Before the mid-80s the global marketing of fake college degrees and high school diplomas was difficult at best. The Internet revolutionized the way business was done. Brick and mortar storefronts moved into a virtual realm where physical boundaries became transparent.
The business of phony college degrees is nothing new. The demand has been in place since higher education was created. Combine the robustness of e-commerce with the pressures to earn college degrees and you have a powerful motivator driving both fake degree suppliers and their consumers.
Diploma mills capitalize on the consumer desire for a more competitive career edge. For most professionals, the competitive leg up translates to more education. Those with an Associates degree want a Bachelor’s, those with a Bachelor’s want a Master’s, and so on. The quicker, the cheaper, and the less work involved the better. What if you could convince a consumer that a degree based on previous life and work experience is as valid as a college degree? What a business model that would be. But who would buy that message?

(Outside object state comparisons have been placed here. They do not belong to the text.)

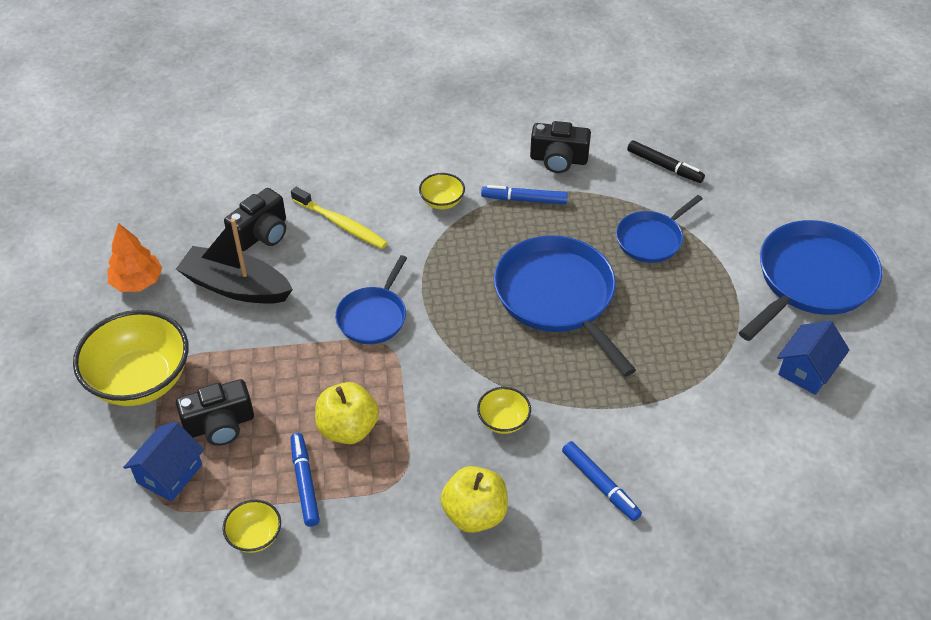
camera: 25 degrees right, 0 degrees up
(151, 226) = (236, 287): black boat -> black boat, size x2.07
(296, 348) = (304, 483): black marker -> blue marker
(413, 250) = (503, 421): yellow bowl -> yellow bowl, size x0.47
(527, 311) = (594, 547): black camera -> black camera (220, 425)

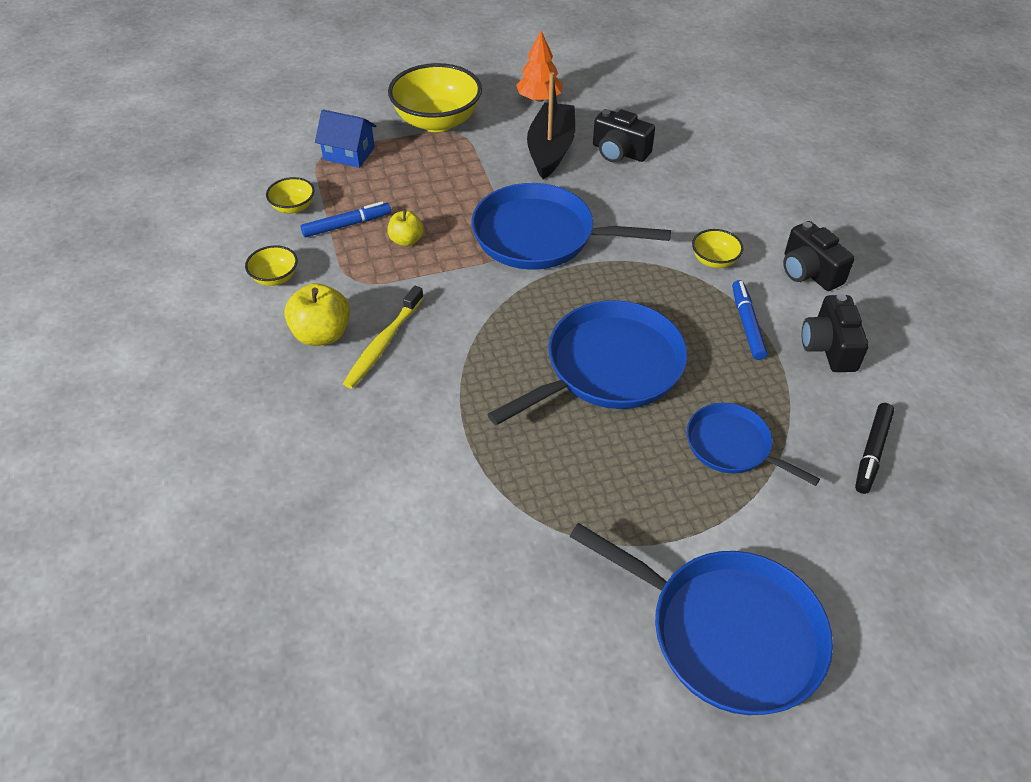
camera: 80 degrees right, 0 degrees up
(220, 425) = (399, 169): black camera -> black camera (809, 272)
(341, 224) = (652, 197): yellow toothbrush -> yellow toothbrush (383, 343)
(348, 429) = (406, 240): yellow apple -> yellow apple, size x0.62
(373, 316) = (540, 236): blue pan -> blue pan, size x1.75
(503, 421) = (432, 342): yellow bowl -> yellow bowl (275, 278)
(600, 484) = (363, 424): blue marker -> none
(807, 370) = (561, 625): blue house -> none

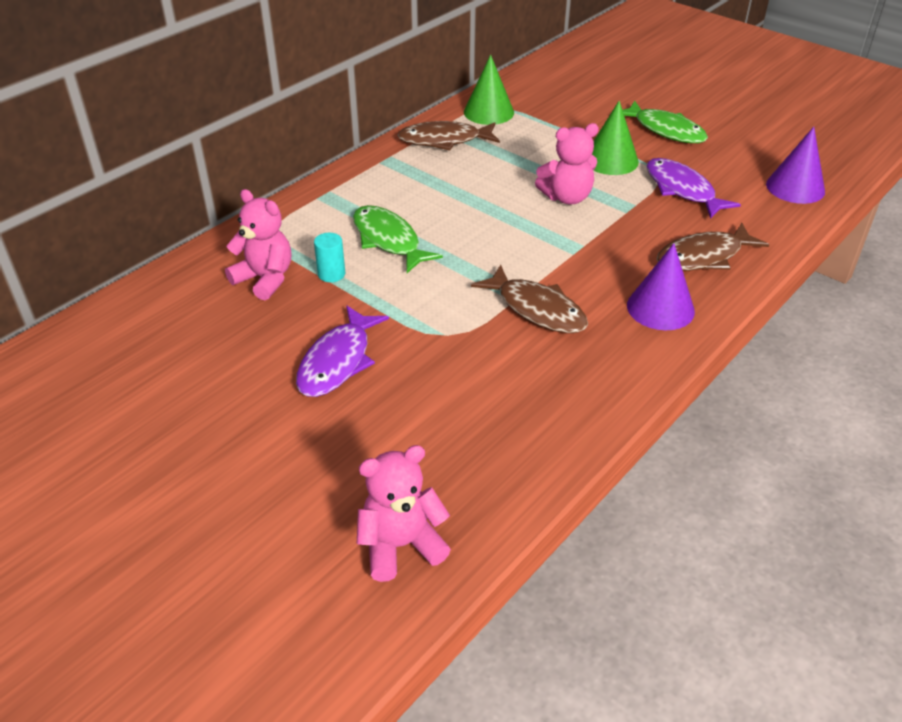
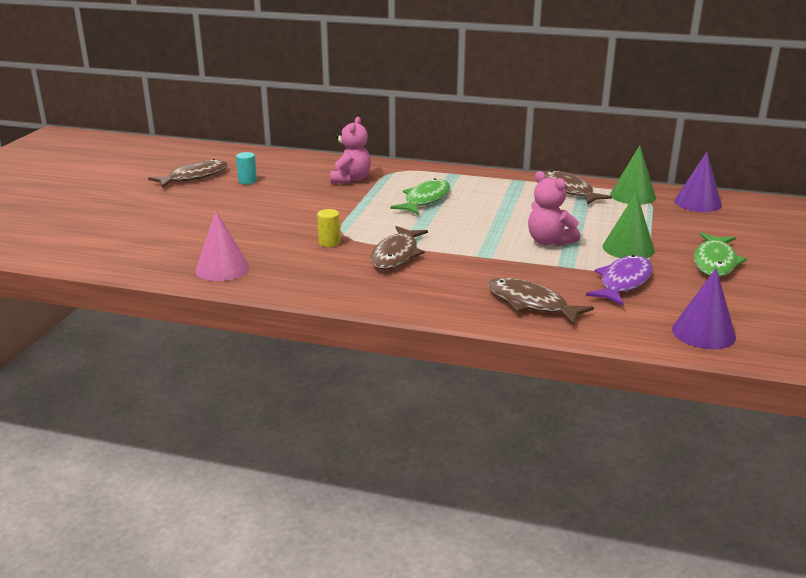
camera: 65 degrees right, 15 degrees down
(93, 437) = (194, 177): none -> brown fish
(331, 274) = (373, 193): turquoise cylinder -> turquoise cylinder (247, 181)
(338, 361) = (292, 212): purple fish -> none
(401, 545) = (156, 257): pink teddy bear -> none
(465, 353) = (329, 243): none -> yellow cylinder
(486, 476) = (222, 269): none -> pink cone
(660, 308) = (441, 296): purple cone -> purple cone (697, 203)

Modern day diploma mills have perfected just such a model. And it works. Experts who spend their lives digging into the deepest recesses of degree mills suggest that as elusive as the flow of money is, that the fake degree business rakes in over $500 million dollars a year. Sounds like plenty of people buy the message.
Slick online websites for diploma mills give the illusion that they are as substantial and solid as any brick and mortar college in America. Dig behind the domain name, however, and addresses in places like Pakistan, Liberia, the Virgin Islands, and the Middle East are common and expose the illusions for what they are: virtual houses of cards. There are no campuses and no faculty offices.
Many diploma mills are located within the U.S.; in states like Wyoming, Mississippi, and Alabama. Fraud laws and higher education regulations are so flimsy in these areas that unaccredited and low-quality colleges and universities may flourish.
Other states have taken notice. Oregon has been most proactive in getting the word out. The Oregon Office of Degree Authorization maintains a list of unaccredited colleges that are known to prey on the ignorance of consumers. The numbers of questionable institutions is as alarming as are the audacious claims on their websites. ODA also lists the states where laws are so shaky that unaccredited colleges have become a threat to legitimate education.
Laws on fake degrees—both manufacture and use of—are spotty across the States. In many other countries the practice is illegal, but loosely policed. In the U.S. the federal government largely puts the responsibility on each state. Because the business is a white collar crime, no large scale enforcement has been set in motion.
Two kinds of consumers are drawn to bogus degrees:
Parallel to the types of fake degree consumer, are two types of fake degree businesses:
In the last few years some very high-profile professionals in all walks of life have been exposed for listing diploma mill degrees on their resumes. Laura Callahan, a Chief Information Officer with the Department of Homeland Security, was found to have listed three such degrees earned from a now defunct degree mill in Wyoming. In fact, her final Ph.D. degree clinched the CIO position. The only true academic work she’d done for her alleged degree was to write an essay. Remember when a Ph.D. degree was once considered one of the highest and most prestigious academic accomplishments?
In monetary terms fake degrees cost from $50 up to thousands of dollars. Aside from the monetary cost, though, the business of diploma mills and fake degrees has undercut the value of higher education. Most hard hit have been legitimate online degree programs. Even the term “accredited” has been defaced. Accreditation mills are the new offspring of diploma mills—fake agencies that purport to lend credence to low-quality online degree suppliers.
According to recent surveys, employers are increasingly suspect when considering applicants’ education records. Most still don’t know how to conduct a thorough background check into academics and many avoid those applicants with any type of online degrees, period.
How do you avoid being scammed by a diploma mill? A real college degree takes work. But it no longer has to come at the cost of your career and family time. Excellent online degree programs deliver personal satisfaction, a study-at-your-own-pace program, and legitimate Department of Education accredited degrees.
Where college tuition costs are the biggest concern, wannabe students must stay committed to the process of financial aid, scholarships and grants. There is free money to be had. Learn how and where to find it.
Community and technical colleges offer alternative degree programs that deliver career-centric know-how at a much lower price. Immediate employment, practical experience, or the added option to transfer seamlessly to a four-year degree program, are the leading reasons to pursue this legitimate educational angle.
Everyone has options. Right now enough misinformation still exists that consumers remain easily persuaded by degree scams. Get the resources you need to make informed decisions. And go with your gut instincts: if you have a bad feeling about some promise an online college is making, it’s most likely a sham. Remember, degree mills are not going away anytime soon. Their methods will no doubt reach new levels of sophistication. Be vigilant; your career and reputation depend on it.